An hour later, our living room was covered in wrapping paper and boxes and pretty bags. Legos and board games and a Nintendo Wii and a ping pong table and weird things like a ukulele (!!!) and socks, lots of socks, (all mine) littered every available corner of the room. Our Christmas tree twinkled beautifully amidst the chaos.

And then...then come the post-Christmas gift unwrapping rituals. It's a funny thing, really. See, I don't like clutter. So as soon as everyone is finished searching their stockings, I collect every last one of my gifts and unload them in my room. I don't just stop there, though. I put everything away in its place (because there is a place for everything). My sister stacks all of her gifts neatly and orderly in piles, but then leaves them there, in the living room, for days. Drives me nuts. And then my brother is the absolute worst. His stuff is everywhere. It's all over the living room, in the dining room, on the kitchen table, strewn around the dog and the lamps and we're finding gifts for days that he forgot he even unwrapped. It's madness.

So, I now bid Christmas farewell. It's almost over, and I'll miss it greatly until next year when the craziness can consume me once again. Relaxation and a new year are staring me in the eye, and this year, I welcome both with open arms.

Let the fun keep on comin'. :)

Thursday, December 24, 2009

:P

Baby, all I want for Christmas is you...

...and a ukulele.

Wednesday, December 23, 2009

Butterfly Kisses

Context: Driving my brother (8) and sister (10) to meet my mom for dinner.
Conversation:
Bro: Aeriale! Guess where I want to live when I grow up?

Me: Where Gav?

Bro: Well, I'm going to live with Logan (his friend) and we're going to live in the rain forest behind a waterfall. And I'm going to have a pet jaguar. And you need a code to get in.

Me: Wow. That sounds amazing! What's the code?

Bro: 67603. Don't tell anyone.

Me: Promise. So, where do you want to live Lacey?

Sis: I'm gonna live with Courtney (her friend), and I want to have an underground tunnel for all of my pets to roam around in.

Me: Sweet! So, I'm thinking that I want to live on a cloud.

Bro: Yeah!!

Sis: Aeriale, don't you fall through clouds?

Me: No! Cherubs sit on clouds all the time.

Bro: Yeah!!

Me: Either a cloud, or a sunken pirate ship.
Bro: YEAH!! Me tooooo!!!

> **Short exercise 1**
Convert the entries, from their first line through the line containing "genus: Digenea", into a JSON list of strings with one string per line, leaving out any blank lines.
> **Short exercise 2**
Extend the holiday blog post, picking up after its last line.
The holiday blog post above has no connection to the entries that come after it.

[Stored records]
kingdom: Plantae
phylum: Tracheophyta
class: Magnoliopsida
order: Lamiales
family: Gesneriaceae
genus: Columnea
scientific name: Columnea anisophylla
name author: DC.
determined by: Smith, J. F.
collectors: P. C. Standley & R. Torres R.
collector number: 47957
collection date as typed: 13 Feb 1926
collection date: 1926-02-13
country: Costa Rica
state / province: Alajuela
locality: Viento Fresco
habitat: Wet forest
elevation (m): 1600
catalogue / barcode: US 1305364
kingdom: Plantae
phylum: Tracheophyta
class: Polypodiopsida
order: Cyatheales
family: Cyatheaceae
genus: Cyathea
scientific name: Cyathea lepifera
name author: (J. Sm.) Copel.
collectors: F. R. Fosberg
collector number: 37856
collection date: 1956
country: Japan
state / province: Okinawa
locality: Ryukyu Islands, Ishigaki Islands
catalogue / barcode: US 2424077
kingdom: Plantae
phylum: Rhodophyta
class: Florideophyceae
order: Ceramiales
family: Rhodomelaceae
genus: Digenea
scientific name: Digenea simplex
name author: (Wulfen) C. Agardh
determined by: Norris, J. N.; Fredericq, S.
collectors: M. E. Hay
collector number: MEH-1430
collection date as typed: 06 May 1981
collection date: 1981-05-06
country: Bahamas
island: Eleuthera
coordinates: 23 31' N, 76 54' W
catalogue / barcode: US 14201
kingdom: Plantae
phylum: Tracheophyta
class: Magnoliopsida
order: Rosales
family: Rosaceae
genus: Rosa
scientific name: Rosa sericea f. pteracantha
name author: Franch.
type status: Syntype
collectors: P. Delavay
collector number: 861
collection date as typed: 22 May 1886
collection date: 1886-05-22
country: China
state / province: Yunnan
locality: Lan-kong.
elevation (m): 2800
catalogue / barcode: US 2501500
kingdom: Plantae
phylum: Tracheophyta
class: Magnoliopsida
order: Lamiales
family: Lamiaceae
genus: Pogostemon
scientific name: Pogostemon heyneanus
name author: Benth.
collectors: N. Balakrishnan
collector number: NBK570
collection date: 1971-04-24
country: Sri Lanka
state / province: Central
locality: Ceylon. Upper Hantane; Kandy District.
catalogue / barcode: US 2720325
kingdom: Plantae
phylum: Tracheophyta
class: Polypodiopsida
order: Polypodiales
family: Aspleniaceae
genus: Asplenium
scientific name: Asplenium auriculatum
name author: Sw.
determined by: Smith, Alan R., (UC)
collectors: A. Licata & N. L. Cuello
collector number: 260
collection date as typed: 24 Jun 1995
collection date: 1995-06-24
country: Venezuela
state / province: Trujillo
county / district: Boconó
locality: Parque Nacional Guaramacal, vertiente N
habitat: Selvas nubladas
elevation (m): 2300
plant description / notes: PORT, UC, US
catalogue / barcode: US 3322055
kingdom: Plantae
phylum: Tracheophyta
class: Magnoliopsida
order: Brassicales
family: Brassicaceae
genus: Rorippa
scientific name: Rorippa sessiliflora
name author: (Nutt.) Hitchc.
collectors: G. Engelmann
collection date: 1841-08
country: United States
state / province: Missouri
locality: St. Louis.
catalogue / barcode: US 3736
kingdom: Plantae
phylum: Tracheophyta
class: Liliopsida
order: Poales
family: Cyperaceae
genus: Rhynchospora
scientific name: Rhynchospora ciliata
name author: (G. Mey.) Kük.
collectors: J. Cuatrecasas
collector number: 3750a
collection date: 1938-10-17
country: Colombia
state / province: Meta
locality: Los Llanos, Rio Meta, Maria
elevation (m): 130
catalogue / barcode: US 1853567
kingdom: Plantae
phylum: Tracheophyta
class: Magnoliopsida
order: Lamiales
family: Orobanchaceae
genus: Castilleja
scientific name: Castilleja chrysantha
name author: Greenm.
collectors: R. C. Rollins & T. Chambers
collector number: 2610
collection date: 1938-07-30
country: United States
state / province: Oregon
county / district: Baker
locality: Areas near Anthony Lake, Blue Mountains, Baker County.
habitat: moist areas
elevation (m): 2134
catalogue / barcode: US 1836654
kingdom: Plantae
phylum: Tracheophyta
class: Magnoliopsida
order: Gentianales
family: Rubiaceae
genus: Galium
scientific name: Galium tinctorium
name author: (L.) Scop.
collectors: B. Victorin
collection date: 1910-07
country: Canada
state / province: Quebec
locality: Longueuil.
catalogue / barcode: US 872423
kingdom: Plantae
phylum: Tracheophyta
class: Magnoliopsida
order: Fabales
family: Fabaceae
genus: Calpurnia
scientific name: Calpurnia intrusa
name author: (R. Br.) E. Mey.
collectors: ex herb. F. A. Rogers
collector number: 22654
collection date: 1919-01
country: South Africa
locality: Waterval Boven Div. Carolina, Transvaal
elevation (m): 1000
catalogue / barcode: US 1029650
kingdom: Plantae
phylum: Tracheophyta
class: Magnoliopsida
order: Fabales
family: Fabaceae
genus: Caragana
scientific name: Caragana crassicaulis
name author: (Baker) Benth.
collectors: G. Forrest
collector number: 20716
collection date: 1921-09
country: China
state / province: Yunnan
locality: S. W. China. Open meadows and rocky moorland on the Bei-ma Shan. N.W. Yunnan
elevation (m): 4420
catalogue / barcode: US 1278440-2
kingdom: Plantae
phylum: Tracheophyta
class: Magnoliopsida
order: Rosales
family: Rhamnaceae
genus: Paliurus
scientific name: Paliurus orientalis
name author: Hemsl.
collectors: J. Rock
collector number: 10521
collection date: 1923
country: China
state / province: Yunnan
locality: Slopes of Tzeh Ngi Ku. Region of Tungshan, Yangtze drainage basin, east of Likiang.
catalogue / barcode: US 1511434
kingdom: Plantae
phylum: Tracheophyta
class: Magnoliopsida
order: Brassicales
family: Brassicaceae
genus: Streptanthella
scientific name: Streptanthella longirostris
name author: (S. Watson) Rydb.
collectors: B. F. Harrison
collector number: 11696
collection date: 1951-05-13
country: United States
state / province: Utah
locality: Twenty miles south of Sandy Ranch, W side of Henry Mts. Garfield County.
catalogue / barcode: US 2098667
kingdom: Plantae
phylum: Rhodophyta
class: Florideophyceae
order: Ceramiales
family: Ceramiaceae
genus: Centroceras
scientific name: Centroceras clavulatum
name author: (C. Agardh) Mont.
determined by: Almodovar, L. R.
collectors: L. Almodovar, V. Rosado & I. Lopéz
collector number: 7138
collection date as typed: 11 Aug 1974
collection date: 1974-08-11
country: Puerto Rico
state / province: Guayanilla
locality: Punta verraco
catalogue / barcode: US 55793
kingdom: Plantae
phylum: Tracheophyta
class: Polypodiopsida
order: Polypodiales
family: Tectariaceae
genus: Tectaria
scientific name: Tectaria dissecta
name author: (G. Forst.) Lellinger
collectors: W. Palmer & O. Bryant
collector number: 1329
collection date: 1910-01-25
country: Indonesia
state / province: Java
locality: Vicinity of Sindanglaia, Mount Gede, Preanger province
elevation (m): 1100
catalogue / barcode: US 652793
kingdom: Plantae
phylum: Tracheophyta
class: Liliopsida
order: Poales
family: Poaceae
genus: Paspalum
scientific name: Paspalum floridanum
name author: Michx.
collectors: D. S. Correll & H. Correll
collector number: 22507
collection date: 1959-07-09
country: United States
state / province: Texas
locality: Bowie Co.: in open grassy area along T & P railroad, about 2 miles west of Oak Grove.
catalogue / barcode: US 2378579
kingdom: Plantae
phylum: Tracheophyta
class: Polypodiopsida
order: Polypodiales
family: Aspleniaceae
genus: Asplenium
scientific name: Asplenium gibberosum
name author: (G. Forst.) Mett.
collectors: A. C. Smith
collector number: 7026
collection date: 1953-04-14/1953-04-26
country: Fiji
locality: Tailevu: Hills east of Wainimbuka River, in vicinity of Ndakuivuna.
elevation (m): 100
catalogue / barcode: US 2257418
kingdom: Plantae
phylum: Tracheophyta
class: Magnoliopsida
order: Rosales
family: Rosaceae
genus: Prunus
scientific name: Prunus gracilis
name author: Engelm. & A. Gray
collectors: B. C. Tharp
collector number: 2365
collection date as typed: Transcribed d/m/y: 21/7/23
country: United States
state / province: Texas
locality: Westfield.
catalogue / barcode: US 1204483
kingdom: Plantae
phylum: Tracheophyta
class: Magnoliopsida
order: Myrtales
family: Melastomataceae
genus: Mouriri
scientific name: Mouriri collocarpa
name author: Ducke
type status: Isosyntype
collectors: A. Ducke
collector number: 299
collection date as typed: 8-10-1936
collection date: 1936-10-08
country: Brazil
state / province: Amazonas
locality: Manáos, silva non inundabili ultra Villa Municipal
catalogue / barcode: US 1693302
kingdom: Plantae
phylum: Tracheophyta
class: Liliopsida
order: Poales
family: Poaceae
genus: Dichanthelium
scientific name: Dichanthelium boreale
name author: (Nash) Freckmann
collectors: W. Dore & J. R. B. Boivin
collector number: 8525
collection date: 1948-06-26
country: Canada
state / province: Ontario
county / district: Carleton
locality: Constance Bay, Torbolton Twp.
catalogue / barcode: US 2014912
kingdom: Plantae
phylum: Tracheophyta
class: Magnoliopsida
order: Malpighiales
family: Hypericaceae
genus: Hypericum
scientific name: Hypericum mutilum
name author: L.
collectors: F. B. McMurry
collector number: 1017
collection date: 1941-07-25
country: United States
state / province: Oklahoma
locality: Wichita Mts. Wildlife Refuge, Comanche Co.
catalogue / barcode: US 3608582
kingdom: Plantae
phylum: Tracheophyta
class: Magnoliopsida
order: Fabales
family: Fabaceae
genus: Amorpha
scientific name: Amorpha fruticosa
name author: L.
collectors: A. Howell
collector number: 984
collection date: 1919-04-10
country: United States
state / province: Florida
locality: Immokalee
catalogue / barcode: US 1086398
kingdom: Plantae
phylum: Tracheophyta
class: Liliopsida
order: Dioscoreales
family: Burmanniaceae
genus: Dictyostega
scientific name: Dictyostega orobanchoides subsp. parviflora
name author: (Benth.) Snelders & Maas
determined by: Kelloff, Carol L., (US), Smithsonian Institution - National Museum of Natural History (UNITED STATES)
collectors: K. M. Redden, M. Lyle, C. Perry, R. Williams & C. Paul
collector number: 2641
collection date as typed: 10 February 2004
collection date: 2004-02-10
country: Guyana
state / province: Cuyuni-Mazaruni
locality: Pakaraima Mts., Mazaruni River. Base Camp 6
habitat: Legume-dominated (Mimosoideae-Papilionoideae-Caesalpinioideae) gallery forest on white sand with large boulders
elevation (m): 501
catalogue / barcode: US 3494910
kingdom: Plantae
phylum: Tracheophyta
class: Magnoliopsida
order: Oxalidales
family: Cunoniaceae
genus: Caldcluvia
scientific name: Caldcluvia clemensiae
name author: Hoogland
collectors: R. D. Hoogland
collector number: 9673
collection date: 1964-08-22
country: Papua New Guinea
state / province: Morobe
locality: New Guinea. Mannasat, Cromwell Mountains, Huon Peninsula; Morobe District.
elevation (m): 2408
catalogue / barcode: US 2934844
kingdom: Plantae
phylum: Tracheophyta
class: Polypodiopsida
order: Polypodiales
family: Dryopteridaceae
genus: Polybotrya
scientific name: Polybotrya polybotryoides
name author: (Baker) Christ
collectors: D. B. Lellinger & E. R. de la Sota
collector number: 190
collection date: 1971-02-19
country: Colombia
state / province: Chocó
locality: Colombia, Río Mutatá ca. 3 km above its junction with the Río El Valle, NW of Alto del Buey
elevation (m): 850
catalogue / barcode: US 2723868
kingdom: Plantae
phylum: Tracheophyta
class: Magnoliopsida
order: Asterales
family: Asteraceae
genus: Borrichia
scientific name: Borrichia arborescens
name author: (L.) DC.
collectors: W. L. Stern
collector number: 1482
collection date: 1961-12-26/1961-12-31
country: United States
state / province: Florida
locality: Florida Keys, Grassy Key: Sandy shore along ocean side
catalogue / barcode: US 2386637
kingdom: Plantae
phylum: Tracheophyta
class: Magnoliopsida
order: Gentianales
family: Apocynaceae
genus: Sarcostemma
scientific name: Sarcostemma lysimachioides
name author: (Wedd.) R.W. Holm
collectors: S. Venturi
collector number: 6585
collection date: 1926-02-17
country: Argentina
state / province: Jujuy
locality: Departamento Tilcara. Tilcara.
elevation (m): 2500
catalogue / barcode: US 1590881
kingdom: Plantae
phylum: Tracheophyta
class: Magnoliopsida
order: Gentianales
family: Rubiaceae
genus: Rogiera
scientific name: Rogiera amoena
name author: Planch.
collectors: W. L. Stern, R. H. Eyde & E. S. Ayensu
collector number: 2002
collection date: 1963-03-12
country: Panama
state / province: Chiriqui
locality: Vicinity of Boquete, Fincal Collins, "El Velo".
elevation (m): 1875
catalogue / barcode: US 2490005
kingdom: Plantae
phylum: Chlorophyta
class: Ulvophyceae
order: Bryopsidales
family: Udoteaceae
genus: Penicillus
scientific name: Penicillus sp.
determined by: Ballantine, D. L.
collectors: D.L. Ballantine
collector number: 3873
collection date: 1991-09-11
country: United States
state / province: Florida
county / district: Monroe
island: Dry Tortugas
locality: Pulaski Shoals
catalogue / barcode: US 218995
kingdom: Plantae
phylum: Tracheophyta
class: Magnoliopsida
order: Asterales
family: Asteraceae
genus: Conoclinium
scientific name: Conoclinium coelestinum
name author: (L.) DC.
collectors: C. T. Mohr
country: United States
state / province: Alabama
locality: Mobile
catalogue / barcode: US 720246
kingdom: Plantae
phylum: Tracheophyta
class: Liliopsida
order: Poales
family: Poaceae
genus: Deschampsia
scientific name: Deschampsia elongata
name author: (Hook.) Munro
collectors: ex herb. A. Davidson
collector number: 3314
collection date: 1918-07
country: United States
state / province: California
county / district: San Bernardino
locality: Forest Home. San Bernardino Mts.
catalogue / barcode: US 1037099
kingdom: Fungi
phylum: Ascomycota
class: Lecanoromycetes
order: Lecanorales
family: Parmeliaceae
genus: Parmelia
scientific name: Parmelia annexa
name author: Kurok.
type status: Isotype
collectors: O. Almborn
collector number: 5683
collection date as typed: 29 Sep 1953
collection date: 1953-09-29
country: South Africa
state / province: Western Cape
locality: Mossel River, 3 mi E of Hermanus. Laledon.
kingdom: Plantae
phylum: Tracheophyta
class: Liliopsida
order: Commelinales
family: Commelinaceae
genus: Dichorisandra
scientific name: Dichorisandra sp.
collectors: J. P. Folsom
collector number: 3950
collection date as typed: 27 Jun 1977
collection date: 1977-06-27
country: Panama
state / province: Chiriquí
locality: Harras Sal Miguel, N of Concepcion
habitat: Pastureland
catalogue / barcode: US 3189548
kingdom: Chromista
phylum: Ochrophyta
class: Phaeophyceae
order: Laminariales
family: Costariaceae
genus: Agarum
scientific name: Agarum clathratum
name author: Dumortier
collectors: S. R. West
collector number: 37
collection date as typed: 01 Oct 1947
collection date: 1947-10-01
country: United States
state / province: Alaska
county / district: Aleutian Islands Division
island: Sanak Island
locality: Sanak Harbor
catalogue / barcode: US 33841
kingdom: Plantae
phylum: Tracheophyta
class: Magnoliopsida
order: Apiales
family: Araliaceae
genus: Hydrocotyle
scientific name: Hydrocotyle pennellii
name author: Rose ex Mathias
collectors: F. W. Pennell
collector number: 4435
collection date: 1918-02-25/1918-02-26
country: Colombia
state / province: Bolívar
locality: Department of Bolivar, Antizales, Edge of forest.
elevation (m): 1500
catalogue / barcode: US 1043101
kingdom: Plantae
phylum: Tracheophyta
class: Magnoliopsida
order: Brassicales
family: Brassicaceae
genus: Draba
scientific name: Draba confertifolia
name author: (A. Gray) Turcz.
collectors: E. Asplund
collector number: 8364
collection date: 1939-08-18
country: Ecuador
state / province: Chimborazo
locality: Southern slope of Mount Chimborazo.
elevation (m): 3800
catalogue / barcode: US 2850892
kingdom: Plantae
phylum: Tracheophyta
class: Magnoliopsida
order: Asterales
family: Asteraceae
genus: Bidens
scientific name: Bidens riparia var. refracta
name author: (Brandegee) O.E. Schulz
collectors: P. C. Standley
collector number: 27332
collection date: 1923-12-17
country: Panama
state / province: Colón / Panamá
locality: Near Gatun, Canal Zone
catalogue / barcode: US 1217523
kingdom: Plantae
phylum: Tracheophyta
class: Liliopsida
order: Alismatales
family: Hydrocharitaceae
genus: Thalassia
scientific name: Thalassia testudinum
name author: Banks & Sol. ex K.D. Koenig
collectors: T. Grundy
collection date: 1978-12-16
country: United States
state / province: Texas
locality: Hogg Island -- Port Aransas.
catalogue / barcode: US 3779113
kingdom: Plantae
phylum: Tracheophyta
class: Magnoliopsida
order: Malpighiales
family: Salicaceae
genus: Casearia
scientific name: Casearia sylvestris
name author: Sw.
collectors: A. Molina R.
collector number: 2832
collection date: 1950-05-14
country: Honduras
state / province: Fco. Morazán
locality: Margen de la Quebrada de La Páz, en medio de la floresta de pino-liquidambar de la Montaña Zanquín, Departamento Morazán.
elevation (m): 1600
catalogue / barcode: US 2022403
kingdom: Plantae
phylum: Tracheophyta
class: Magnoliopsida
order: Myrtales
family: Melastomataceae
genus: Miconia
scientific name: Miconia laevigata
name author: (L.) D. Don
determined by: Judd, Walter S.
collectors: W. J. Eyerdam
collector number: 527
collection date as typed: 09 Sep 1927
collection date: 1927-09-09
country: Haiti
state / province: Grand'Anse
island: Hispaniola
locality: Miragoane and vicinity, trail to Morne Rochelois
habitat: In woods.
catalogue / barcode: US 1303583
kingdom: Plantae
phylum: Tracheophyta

> **Task response 1**
[
  "kingdom: Plantae",
  "phylum: Tracheophyta",
  "class: Magnoliopsida",
  "order: Lamiales",
  "family: Gesneriaceae",
  "genus: Columnea",
  "scientific name: Columnea anisophylla",
  "name author: DC.",
  "determined by: Smith, J. F.",
  "collectors: P. C. Standley & R. Torres R.",
  "collector number: 47957",
  "collection date as typed: 13 Feb 1926",
  "collection date: 1926-02-13",
  "country: Costa Rica",
  "state / province: Alajuela",
  "locality: Viento Fresco",
  "habitat: Wet forest",
  "elevation (m): 1600",
  "catalogue / barcode: US 1305364",
  "kingdom: Plantae",
  "phylum: Tracheophyta",
  "class: Polypodiopsida",
  "order: Cyatheales",
  "family: Cyatheaceae",
  "genus: Cyathea",
  "scientific name: Cyathea lepifera",
  "name author: (J. Sm.) Copel.",
  "collectors: F. R. Fosberg",
  "collector number: 37856",
  "collection date: 1956",
  "country: Japan",
  "state / province: Okinawa",
  "locality: Ryukyu Islands, Ishigaki Islands",
  "catalogue / barcode: US 2424077",
  "kingdom: Plantae",
  "phylum: Rhodophyta",
  "class: Florideophyceae",
  "order: Ceramiales",
  "family: Rhodomelaceae",
  "genus: Digenea"
]

> **Task response 2**
*chuckles*

My siblings are still at that age when serious conversations are hilarious, and anything seems possible. It's so great. For a lovely fifteen minute drive, we listened to Norah Jones and talked about houses under water and jaguars for pets and cherubs on clouds. Those are my favorite conversations. Nothing seemed unrealistic because to them, it all made sense. Everything makes sense. Why bother with regular neighborhoods when you can live behind a waterfall in the rain forest? Why mess with dogs and cats when jaguars are at your fingertips?

Until I was probably 9, I wanted to be a butterfly when I grew up. Not even joking. I wanted to fly. I used to climb the highest trees and sit on the limbs for hours, pretending that whenever I felt like leaving, I could simply spread my wings and take off. I was never one to build cardboard wings and jump off roofs, but I was the kind of child that would lay in the grass and pretend that I could soar through the clouds. Being a butterfly was my aspiration -- to shed this life and move onto something completely radical, something that was beautiful and peaceful and able to jet off at a moments notice.

I'm no longer 9, but I'm still that dreaming girl in the grass. My idea of the perfect house may not be in the rain forest with jaguars, but I'm thinking more log cabin meets cottage by lake. With a tin roof to hear the rain. There must be a tin roof.

My dreams are more realistic, more manageable, but sometimes...sometimes, I still want to be a butterfly. And that's one dream I save for rainy days when my life seems too bogged down with callous rigidity. I spread my colorful wings and fly away.

Monday, December 21, 2009

O Christmas Tree











There's something to be said for sitting in my living room long after everyone has gone to bed, absentmindedly watching the christmas tree lights flicker on and off. There's something to be said for a mug in one hand and a novel in the other, the smell of our Douglas Fir drifting lazily throughout the house.

There's something to be remembered, this tradition, about christmas tunes slowly putting me to sleep, the swirling lights another dream waiting to be had.

Sunday, December 20, 2009

Forgotten.

Context:

Step-dad needed me to bring my Ipod to the high school on Friday night. He was in need of a few songs. It was a semi-formal high school dance...boys were wearing tuxes, girls were wearing heavy make-up and looked rather whorish. All of a sudden I was a sophomore at Hughesville again. I walked into the entrance of the school and immediately recognized my 8th grade history teacher. He was sitting at a desk outside the cafeteria (where the dance was being held) taking tickets from the students.

Conversation:

Me: Hey, Mr. Peterman, you probably don't remember me...

Mr. P: Hey, of course I remember you!

Me (very suprised): Uhh..

Mr. P: Let's see, you and your brothers and sisters!

Me (still very surprised..and a bit confused - my brothers and sisters are in elementary...): Uhh..

Mr. P: Okay. I don't really remember your name..

Me (finally, a question I could answer!): Aeriale. It's Aeriale.

Mr. P: (Blank stare. Silence)

Me: Cooksey-Kramer. Aeriale Cooksey-Kramer? I graduated in 2007.

Mr. P: Nope. No, I don't think I remember you. Sorry...I thought you were someone else. Hey, who did you used to hang out with?

Me: Um. Becka Newhart. (she was the track star, tennis champ, beauty-queen extraordinare. We are still close to this day).

Mr. P: Oh yeah! Becka..I remember her!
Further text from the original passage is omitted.